Disadvantages of USG Highly Operator dependent and time consuming. More false positive results. Not useful as a screening tool. Cannot reliably detect lesions ≤1 cm in diameter.
MRI Particularly useful in younger women with dense breast. Useful for identifying the unknown primary breast tumor in axillary lymph node metastases. Used in the screening of high-risk women ( family history of breast CA /known genetic mutations) as mammographic evaluation is limited due to the increased breast density at an early age. To detect additional tumors in the index breast (multifocal or multicentric disease) . Useful to distinguish scar from tumour recurrence . Best imaging modality for the breasts of women with implants.
Pathological examination Available modalities for pathological examination of breast lesions include FNAC ( Fine Needle Aspiration Cytology ) Core cut biopsy Excision biopsy FNAC or core biopsy are commonly used as they are more cost-effective and avoids a surgical scar.

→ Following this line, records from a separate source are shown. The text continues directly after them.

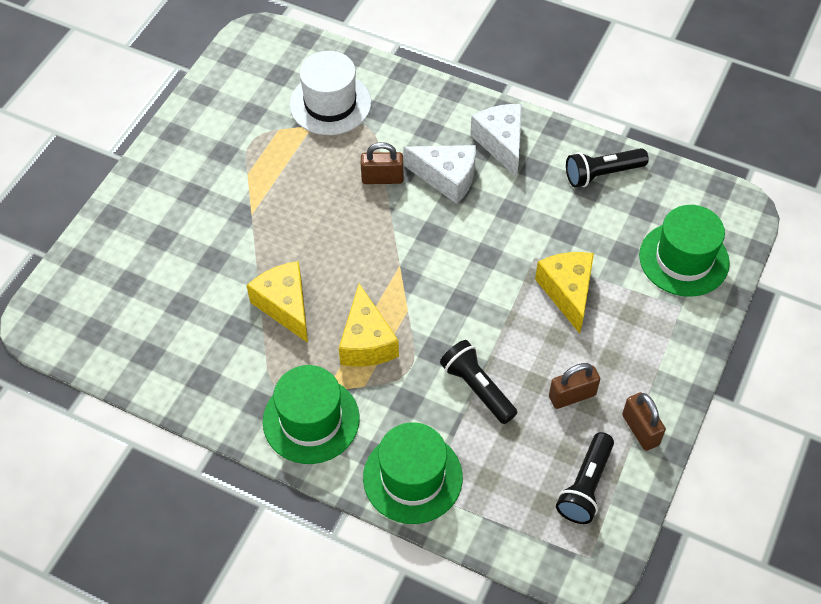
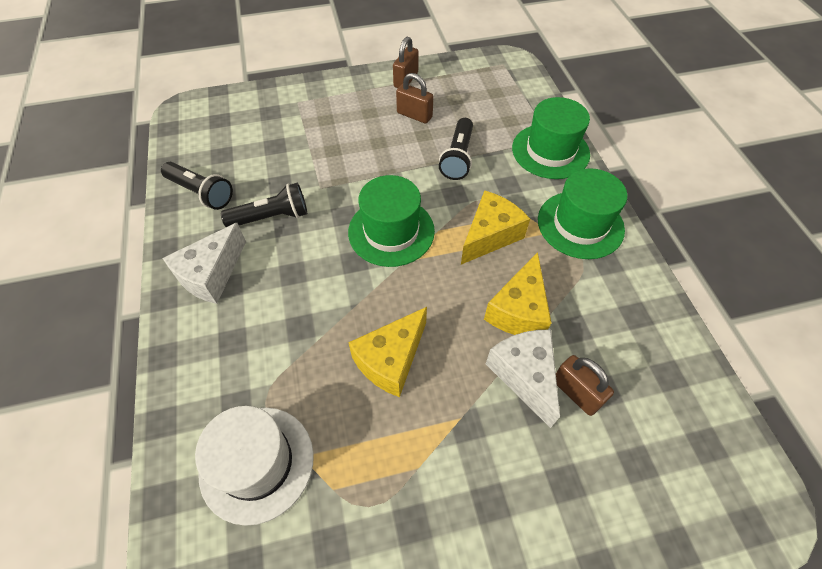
camera: 130 degrees left, 0 degrees up
(382, 178) = (323, 337): brown padlock -> brown padlock (576, 392)
(447, 178) = (284, 288): white cheese -> white cheese (524, 375)
(567, 292) = (336, 155): yellow cheese -> yellow cheese (391, 360)
(585, 486) = (466, 83): black flashlight -> black flashlight (272, 217)
(684, 259) = (254, 117): green hat -> green hat (391, 231)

FNAC FNAC is the most common tool used in the diagnosis of palpable breast masses. Technique : Done using a 21G or 23G needle and 10-mL syringe. Multiple passes through the lump with negative pressure in the syringe. The cellular material is then expressed onto microscope slides. Both air-dried and 95% ethanol–fixed microscopic sections are prepared for analysis. Stained using eosin and heamotoxylin
Interpretations from FNAC Cystic lesions : Cyst fluid is usually turbid and dark green or amber and can be discarded if the mass totally disappears and the fluid is not bloody. If the cystic fluid is blood-tinged fluid or the mass fails to resolve completely, image-guided core needle biopsy is required to rule out CA. Solid lesions : FNAC can differentiate benign and malignant lesions. It will not discriminate between noninvasive and invasive breast cancers
Core needle biopsy Preferred over FNAC for the diagnosis of palpable breast lesions Method of choice to sample non-palpable, image-detected breast abnormalities. Performed under imaging guidance if the lesion is not palpable.

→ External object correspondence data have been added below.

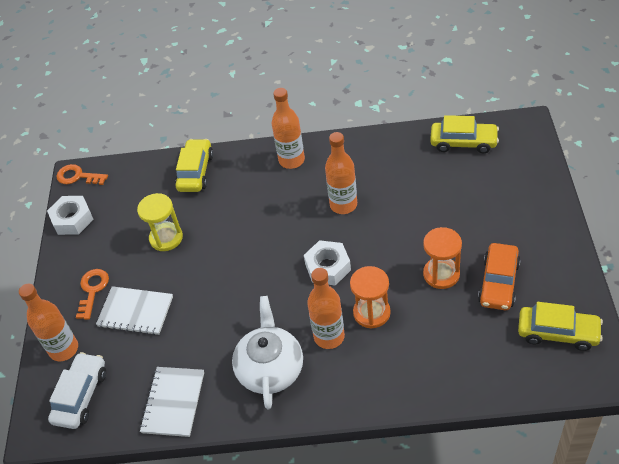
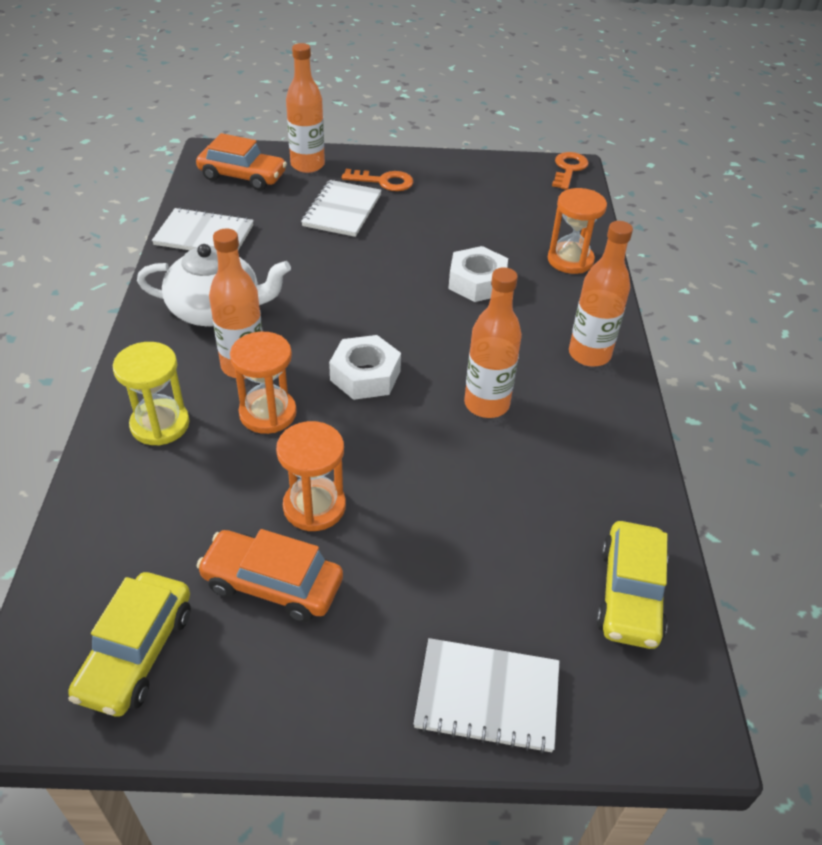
camera: 85 degrees right, 5 degrees down
(72, 219) = (496, 167): white nut -> white nut (477, 282)
(81, 396) = (242, 176): white car -> orange car
(166, 238) = (452, 234): yellow hourglass -> yellow hourglass (160, 424)
(195, 172) = (570, 260): yellow car -> orange hourglass
(534, 190) = (487, 696): none -> white notebook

INTERPRETATION CORE NEEDLE BIOPSY Can differentiate benign and malignant lesions. In situ and invasive carcinomas can be differentiated In malignancy histologic subtype, grade, and receptor status can also be determined . False negative rates of core biopsy are less than 1%.

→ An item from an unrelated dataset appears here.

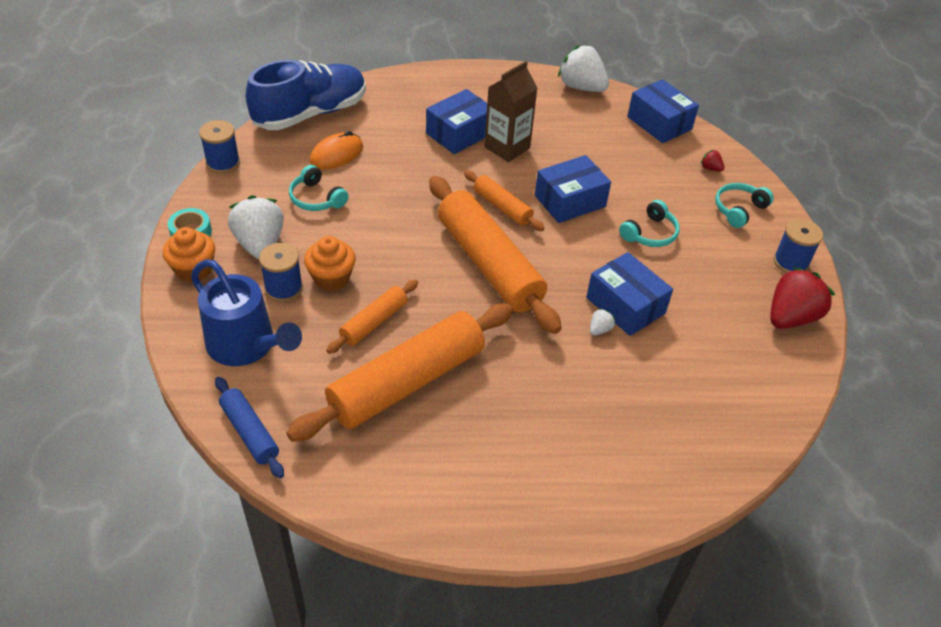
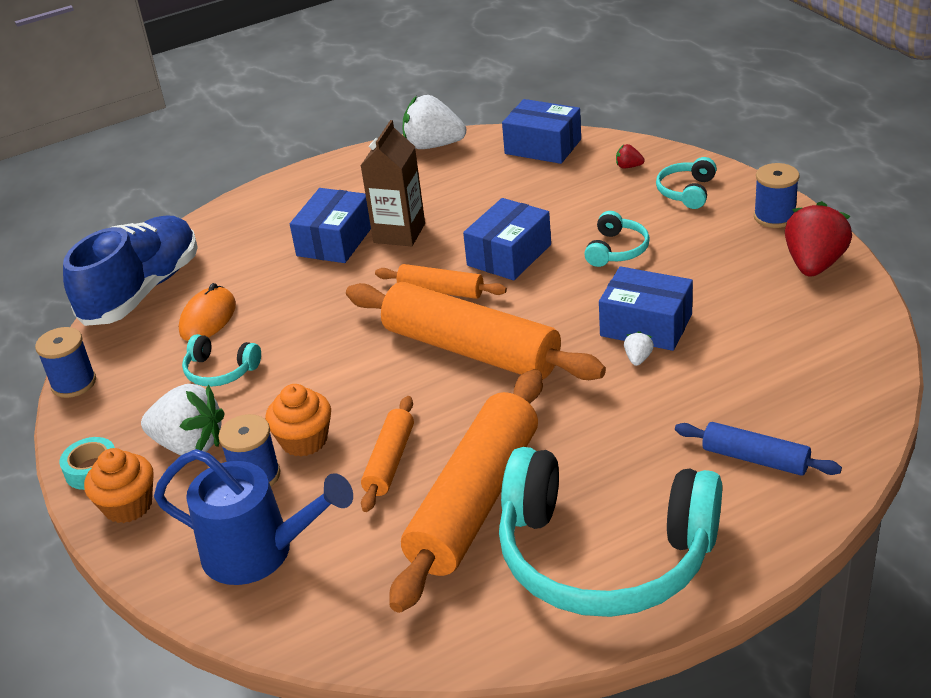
camera: 20 degrees left, 10 degrees down
(250, 432) = (336, 635): blue rolling pin -> blue rolling pin (755, 458)
(260, 244) = (189, 445): white strawberry -> white strawberry turned 150 degrees clockwise
(462, 470) = (604, 555): none -> turquoise headphones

Excision biopsy Indications : Failure to sample calcifications Diagnosis of atypical lobular hyperplasia or lobular carcinoma in situ Lack of concordance between imaging findings and histologic diagnosis Radial scar Papillary lesions
Interpretation of triple assessment Positive test : Triple assessment is taken as positive if any of the three components is positive Negative test : Taken as negative only if all of its components are negative for malignancy. The sensitivity of triple assessment test is about 99% to 100 %. Hence , proving to be the most useful tool in the assessment of breast carcinoma.